A quel punto Thomas si alzò e si avvicinò al globo terracqueo.
«So che questa mappa presenta alcune inesattezze, ma andrà bene per quello che voglio mostrarvi. Qui dovrebbe esserci il meridiano che segna il confine del trattato di Tordesillas. Se tracciamo una linea da polo a polo, avremo il meridiano che delinea il confine dei possedimenti spagnoli».
«Questo lo sappiamo già, Thomas».
«Ora venite e mettetevi dietro al globo. Guardate cosa succede se prolungo questa linea, superando il polo nord e continuando dall’altra parte, verso il polo sud, fino a completare il giro di trecentosessanta gradi. Perché la terra non è piatta, ma rotonda».
«Santo cielo!». Fernando Colombo si fece il segno della croce.
«Se abbiamo un parallelo, allora abbiamo anche un…».
«Antiparallelo!», esclamò don Fernando. «Vergine santissima!
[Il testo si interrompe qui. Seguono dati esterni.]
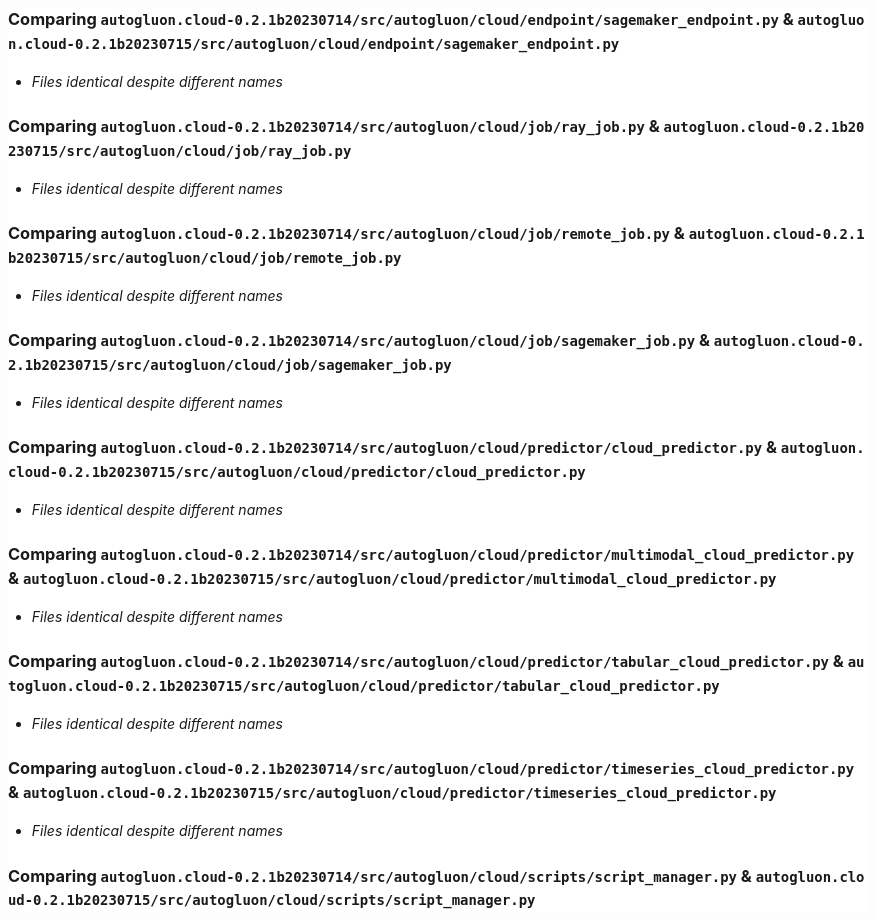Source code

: ### Comparing `autogluon.cloud-0.2.1b20230714/src/autogluon/cloud/endpoint/sagemaker_endpoint.py` & `autogluon.cloud-0.2.1b20230715/src/autogluon/cloud/endpoint/sagemaker_endpoint.py`

 * *Files identical despite different names*

### Comparing `autogluon.cloud-0.2.1b20230714/src/autogluon/cloud/job/ray_job.py` & `autogluon.cloud-0.2.1b20230715/src/autogluon/cloud/job/ray_job.py`

 * *Files identical despite different names*

### Comparing `autogluon.cloud-0.2.1b20230714/src/autogluon/cloud/job/remote_job.py` & `autogluon.cloud-0.2.1b20230715/src/autogluon/cloud/job/remote_job.py`

 * *Files identical despite different names*

### Comparing `autogluon.cloud-0.2.1b20230714/src/autogluon/cloud/job/sagemaker_job.py` & `autogluon.cloud-0.2.1b20230715/src/autogluon/cloud/job/sagemaker_job.py`

 * *Files identical despite different names*

### Comparing `autogluon.cloud-0.2.1b20230714/src/autogluon/cloud/predictor/cloud_predictor.py` & `autogluon.cloud-0.2.1b20230715/src/autogluon/cloud/predictor/cloud_predictor.py`

 * *Files identical despite different names*

### Comparing `autogluon.cloud-0.2.1b20230714/src/autogluon/cloud/predictor/multimodal_cloud_predictor.py` & `autogluon.cloud-0.2.1b20230715/src/autogluon/cloud/predictor/multimodal_cloud_predictor.py`

 * *Files identical despite different names*

### Comparing `autogluon.cloud-0.2.1b20230714/src/autogluon/cloud/predictor/tabular_cloud_predictor.py` & `autogluon.cloud-0.2.1b20230715/src/autogluon/cloud/predictor/tabular_cloud_predictor.py`

 * *Files identical despite different names*

### Comparing `autogluon.cloud-0.2.1b20230714/src/autogluon/cloud/predictor/timeseries_cloud_predictor.py` & `autogluon.cloud-0.2.1b20230715/src/autogluon/cloud/predictor/timeseries_cloud_predictor.py`

 * *Files identical despite different names*

### Comparing `autogluon.cloud-0.2.1b20230714/src/autogluon/cloud/scripts/script_manager.py` & `autogluon.cloud-0.2.1b20230715/src/autogluon/cloud/scripts/script_manager.py`
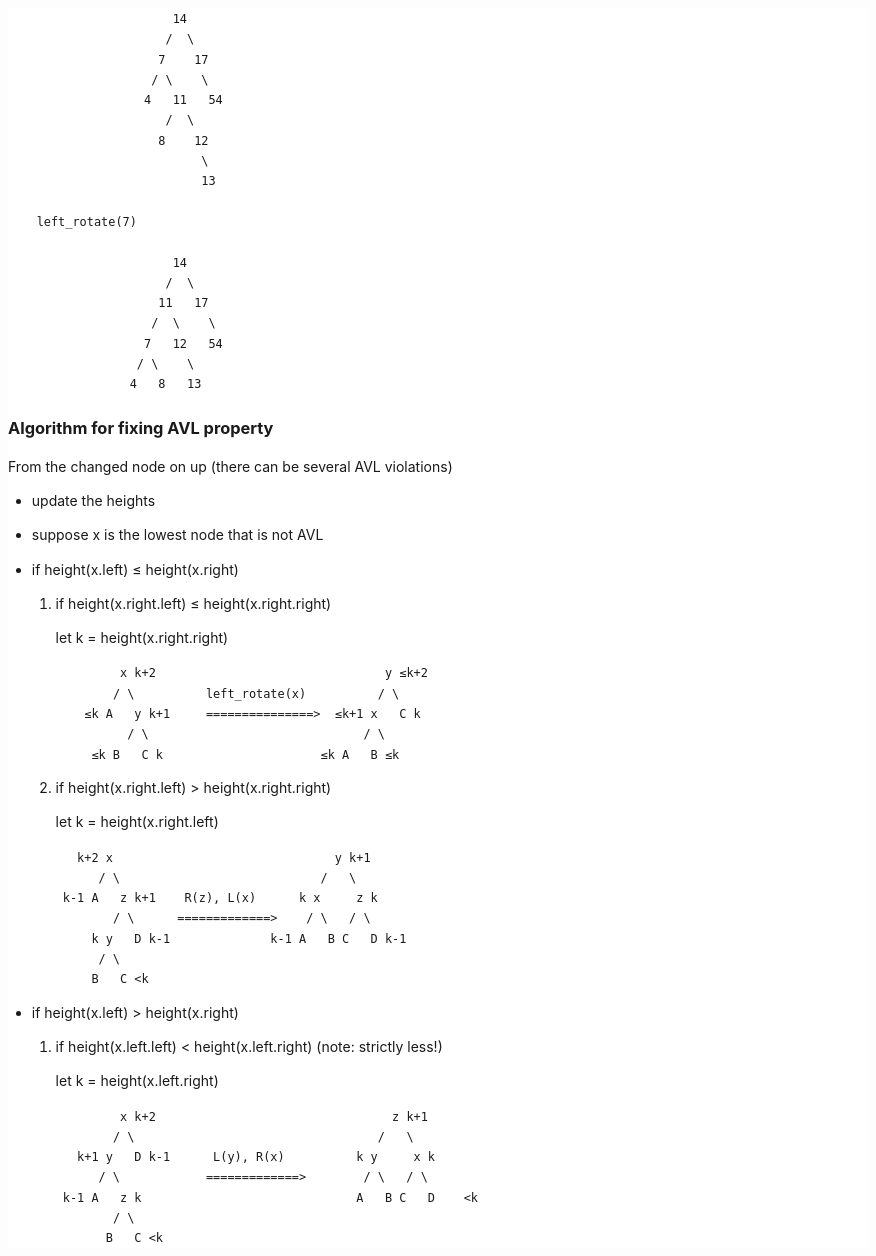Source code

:                            14
                          /  \
                         7    17
                        / \    \
                       4   11   54
                          /  \
                         8    12
                               \
                               13

        left_rotate(7)

                           14
                          /  \
                         11   17
                        /  \    \
                       7   12   54
                      / \    \
                     4   8   13

### Algorithm for fixing AVL property

From the changed node on up  (there can be several AVL violations)
* update the heights
* suppose x is the lowest node that is not AVL
* if height(x.left) ≤ height(x.right)

	1. if height(x.right.left) ≤ height(x.right.right)

		let k = height(x.right.right)

					x k+2                                y ≤k+2
				   / \          left_rotate(x)          / \
			   ≤k A   y k+1     ===============>  ≤k+1 x   C k
					 / \                              / \
				≤k B   C k                      ≤k A   B ≤k

	2. if height(x.right.left) > height(x.right.right)

		let k = height(x.right.left)

			  k+2 x                               y k+1
				 / \                            /   \
			k-1 A   z k+1    R(z), L(x)      k x     z k
				   / \      =============>    / \   / \
				k y   D k-1              k-1 A   B C   D k-1
				 / \
				B   C <k

* if height(x.left) > height(x.right)

	1. if height(x.left.left) < height(x.left.right)  (note: strictly less!)

		let k = height(x.left.right)

					x k+2                                 z k+1
				   / \                                  /   \
			  k+1 y   D k-1      L(y), R(x)          k y     x k
				 / \            =============>        / \   / \
			k-1 A   z k                              A   B C   D    <k
				   / \
				  B   C <k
È vero».
«Pertanto, se lo prolunghiamo, questo antiparallelo che scende dal nord dovrà proseguire fino alla fine del mare del Sud e…».
«Le isole delle Spezie appartengono al re di Spagna!», esclamò don Fernando. «Questo cambia tutto… Ce l’avevo davanti agli occhi e non me ne ero mai accorto».
«Voi stesso avete detto che dovrebbe esserci un globo terracqueo in ogni casa».
«Non ti sfugge niente, Thomas», e il figlio di Colombo sorrise. «Ottima osservazione!».
«Ma i portoghesi non lo accetteranno tanto facilmente», mormorò Thomas, contrariato.
«Ed è proprio per questo che parteciperemo a quell’incontro». Fernando Colombo diede le spalle al globo terracqueo e si avvicinò alla finestra, dalla quale si vedeva splendere il sole, ancora alto nel cielo. «È ora. Andiamo».
Né Thomas né Santiago ebbero modo di aggiungere altro. I preparativi erano terminati e caricarono su una carrozza due bauli pieni di mappe, libri di cosmografia, geografia e matematica. Altri due bauli furono riempiti di vestiti, e dovettero cercare degli abiti adatti per Thomas e Santiago, che non avevano niente di adeguato per un incontro di tale importanza. Reperire l’abbigliamento per Santiago fu particolarmente difficile, tanto che doña Manuela dovette sbrigarsi a rammendare un vestito che era stato allargato a dismisura.
Arrivarono un’altra carrozza trainata da quattro cavalli e due uomini di scorta. Accanto al cocchiere viaggiava un uomo armato, mentre a bordo sarebbero saliti solo don Fernando Colombo, Santiago e Thomas, così avrebbero avuto modo di affinare gli ultimi dettagli della loro argomentazione.
Lasciarono Siviglia dalla Puerta de Goles, in mezzo al trambusto provocato dall’assunzione del personale per la nuova flotta che sarebbe salpata per le Indie da lì a due settimane. Thomas ammirò quelle navi e la gente che si stava imbarcando e, malgrado stesse prendendo parte a un’importante missione, provò un briciolo di invidia per loro.